Leave out the images and set down the records below exactly.

# [The data]
┄┄┄┄┄┄
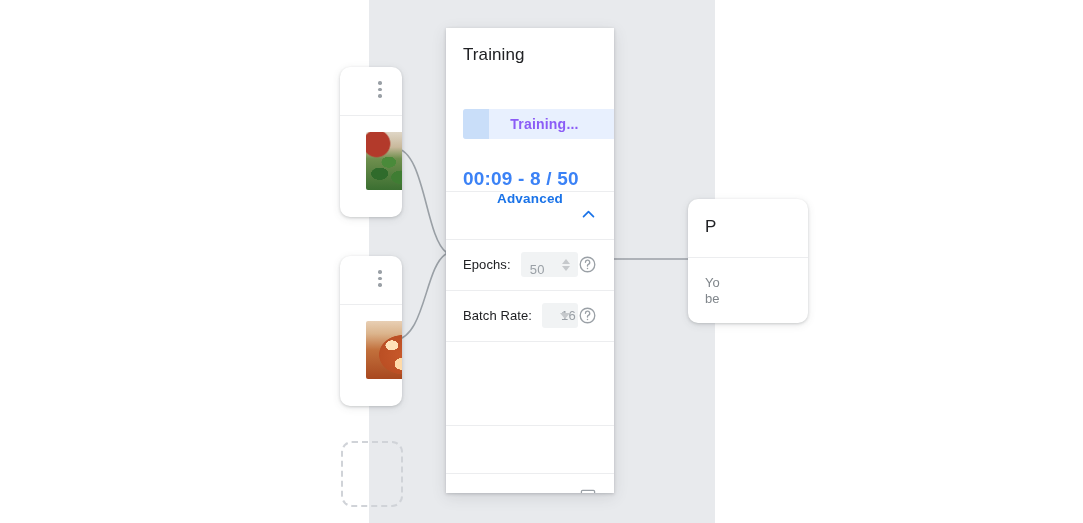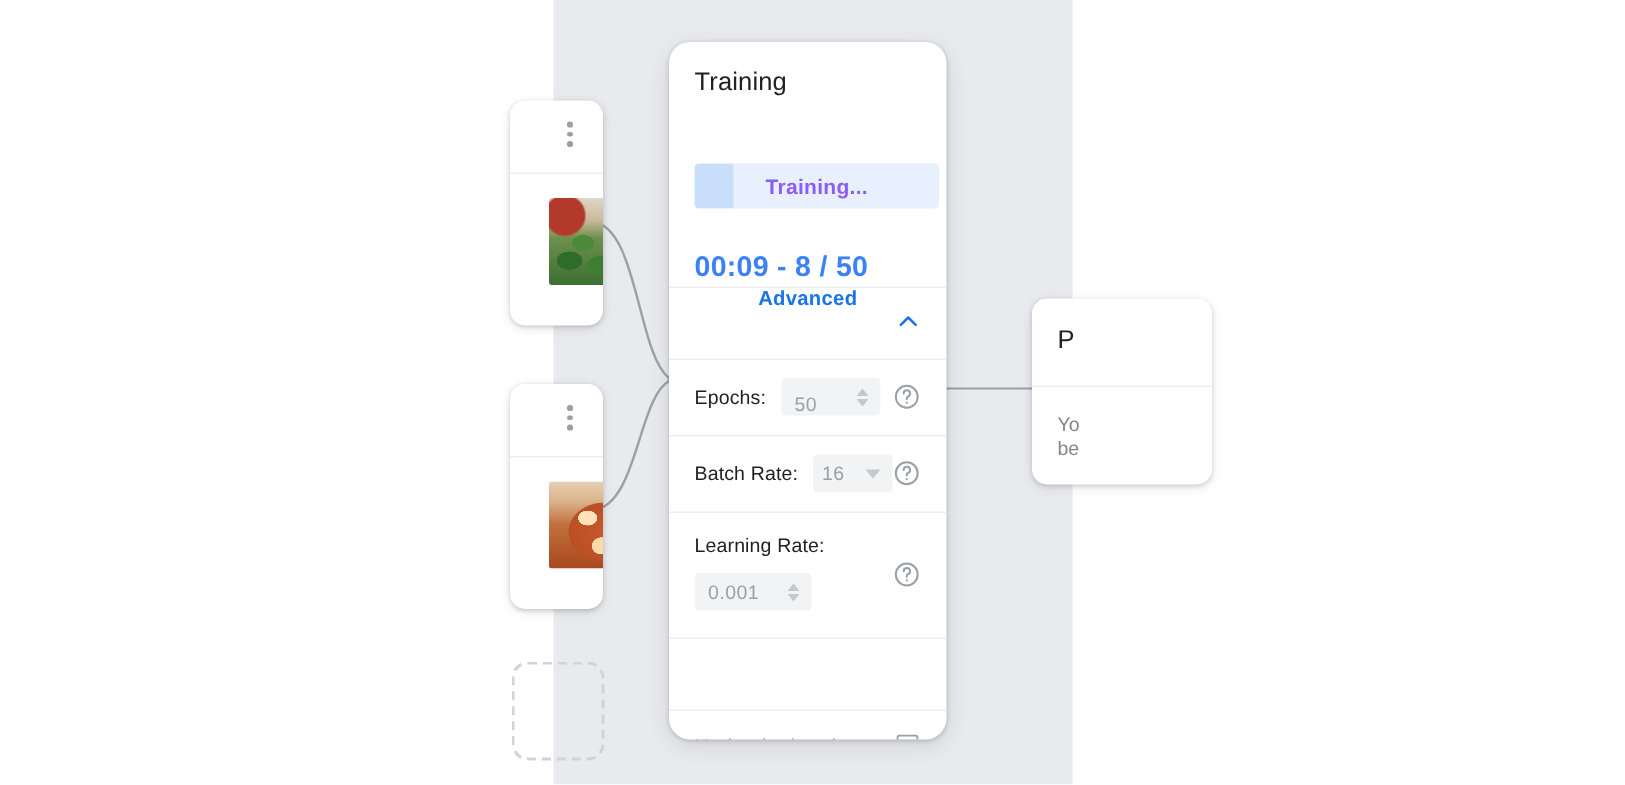--- a/index.html
+++ b/index.html
@@ -152,24 +152,24 @@
     line-height: 16px;
     color: #80868b;
     white-space: nowrap;
   }
 
   
   .training-panel {
     position: absolute;
     left: 446px;
     top: 28px;
-    width: 185px;
+    width: 168px;
     height: 465px;
     background: #ffffff;
-    border-radius: 14px;
+    border-radius: 0;
     box-shadow: 0 1px 3px rgba(60,64,67,0.24), 0 4px 14px rgba(60,64,67,0.13);
     box-sizing: border-box;
     overflow: hidden;
   }
   .tp-title {
     position: absolute;
     left: 17px;
     top: 17px;
     font-size: 17px;
     color: #202124;
@@ -329,21 +329,21 @@
     height: 25px;
     width: 62px;
     margin-left: 10px;
     box-sizing: border-box;
     display: flex;
     align-items: center;
   }
   .select-box .val {
     font-size: 13px;
     color: #9aa0a6;
-    padding-left: 6px;
+    padding-left: 19px;
     letter-spacing: .3px;
   }
   .caret {
     position: absolute;
     right: 8px;
     top: 50%;
     transform: translateY(-50%);
     width: 0;
     height: 0;
     border-left: 5px solid transparent;
@@ -486,39 +486,20 @@
         <svg width="19" height="19" viewBox="0 0 24 24" fill="none" stroke="#9aa0a6" stroke-width="1.7">
           <circle cx="12" cy="12" r="9.2"></circle>
           <path d="M9.4 9.3a2.7 2.7 0 1 1 3.6 2.5c-.7.3-1 .9-1 1.6v.5" stroke-linecap="round" fill="none"></path>
           <circle cx="12" cy="17" r="0.95" fill="#9aa0a6" stroke="none"></circle>
         </svg>
       </span>
     </div>
 
     <div class="divider d4"></div>
 
-    <div class="row-lr">
-      <div style="padding-top:14px;">
-        <span class="field-label">Learning Rate:</span>
-      </div>
-      <div class="num-input lr-input">
-        <span class="val">0.001</span>
-        <span class="spin">
-          <span class="up"></span>
-          <span class="down"></span>
-        </span>
-      </div>
-      <span class="lr-help">
-        <svg width="19" height="19" viewBox="0 0 24 24" fill="none" stroke="#9aa0a6" stroke-width="1.7">
-          <circle cx="12" cy="12" r="9.2"></circle>
-          <path d="M9.4 9.3a2.7 2.7 0 1 1 3.6 2.5c-.7.3-1 .9-1 1.6v.5" stroke-linecap="round" fill="none"></path>
-          <circle cx="12" cy="17" r="0.95" fill="#9aa0a6" stroke="none"></circle>
-        </svg>
-      </span>
-    </div>
 
     <div class="divider d5"></div>
 
 
     <div class="divider d6"></div>
 
     <div class="row row-hood">
       <span class="action-label">Under the hood</span>
       <span class="action-icon">
         <svg width="18" height="18" viewBox="0 0 24 24" fill="none" stroke="#9aa0a6" stroke-width="1.7" stroke-linejoin="round">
┄┄┄┄┄┄
# [Task answer]
--- a/index.html
+++ b/index.html
@@ -152,24 +152,24 @@
     line-height: 16px;
     color: #80868b;
     white-space: nowrap;
   }
 
   
   .training-panel {
     position: absolute;
     left: 446px;
     top: 28px;
-    width: 185px;
+    width: 168px;
     height: 465px;
     background: #ffffff;
-    border-radius: 14px;
+    border-radius: 0;
     box-shadow: 0 1px 3px rgba(60,64,67,0.24), 0 4px 14px rgba(60,64,67,0.13);
     box-sizing: border-box;
     overflow: hidden;
   }
   .tp-title {
     position: absolute;
     left: 17px;
     top: 17px;
     font-size: 17px;
     color: #202124;
@@ -329,21 +329,21 @@
     height: 25px;
     width: 62px;
     margin-left: 10px;
     box-sizing: border-box;
     display: flex;
     align-items: center;
   }
   .select-box .val {
     font-size: 13px;
     color: #9aa0a6;
-    padding-left: 6px;
+    padding-left: 19px;
     letter-spacing: .3px;
   }
   .caret {
     position: absolute;
     right: 8px;
     top: 50%;
     transform: translateY(-50%);
     width: 0;
     height: 0;
     border-left: 5px solid transparent;
@@ -486,39 +486,20 @@
         <svg width="19" height="19" viewBox="0 0 24 24" fill="none" stroke="#9aa0a6" stroke-width="1.7">
           <circle cx="12" cy="12" r="9.2"></circle>
           <path d="M9.4 9.3a2.7 2.7 0 1 1 3.6 2.5c-.7.3-1 .9-1 1.6v.5" stroke-linecap="round" fill="none"></path>
           <circle cx="12" cy="17" r="0.95" fill="#9aa0a6" stroke="none"></circle>
         </svg>
       </span>
     </div>
 
     <div class="divider d4"></div>
 
-    <div class="row-lr">
-      <div style="padding-top:14px;">
-        <span class="field-label">Learning Rate:</span>
-      </div>
-      <div class="num-input lr-input">
-        <span class="val">0.001</span>
-        <span class="spin">
-          <span class="up"></span>
-          <span class="down"></span>
-        </span>
-      </div>
-      <span class="lr-help">
-        <svg width="19" height="19" viewBox="0 0 24 24" fill="none" stroke="#9aa0a6" stroke-width="1.7">
-          <circle cx="12" cy="12" r="9.2"></circle>
-          <path d="M9.4 9.3a2.7 2.7 0 1 1 3.6 2.5c-.7.3-1 .9-1 1.6v.5" stroke-linecap="round" fill="none"></path>
-          <circle cx="12" cy="17" r="0.95" fill="#9aa0a6" stroke="none"></circle>
-        </svg>
-      </span>
-    </div>
 
     <div class="divider d5"></div>
 
 
     <div class="divider d6"></div>
 
     <div class="row row-hood">
       <span class="action-label">Under the hood</span>
       <span class="action-icon">
         <svg width="18" height="18" viewBox="0 0 24 24" fill="none" stroke="#9aa0a6" stroke-width="1.7" stroke-linejoin="round">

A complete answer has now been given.